= Work to complete =
Return each line below holding the string "your".

= Records for the task =

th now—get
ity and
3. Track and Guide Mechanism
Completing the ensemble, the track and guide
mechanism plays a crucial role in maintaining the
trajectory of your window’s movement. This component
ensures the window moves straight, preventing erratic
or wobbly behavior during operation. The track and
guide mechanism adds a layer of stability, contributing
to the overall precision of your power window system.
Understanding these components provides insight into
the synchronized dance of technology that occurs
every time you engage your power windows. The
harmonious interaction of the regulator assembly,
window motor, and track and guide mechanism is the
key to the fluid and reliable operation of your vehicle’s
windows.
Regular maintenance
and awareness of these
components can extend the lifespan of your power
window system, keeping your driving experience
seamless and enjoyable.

= Task output =
trajectory of your window’s movement. This component
to the overall precision of your power window system.
every time you engage your power windows. The
key to the fluid and reliable operation of your vehicle’s
components can extend the lifespan of your power
window system, keeping your driving experience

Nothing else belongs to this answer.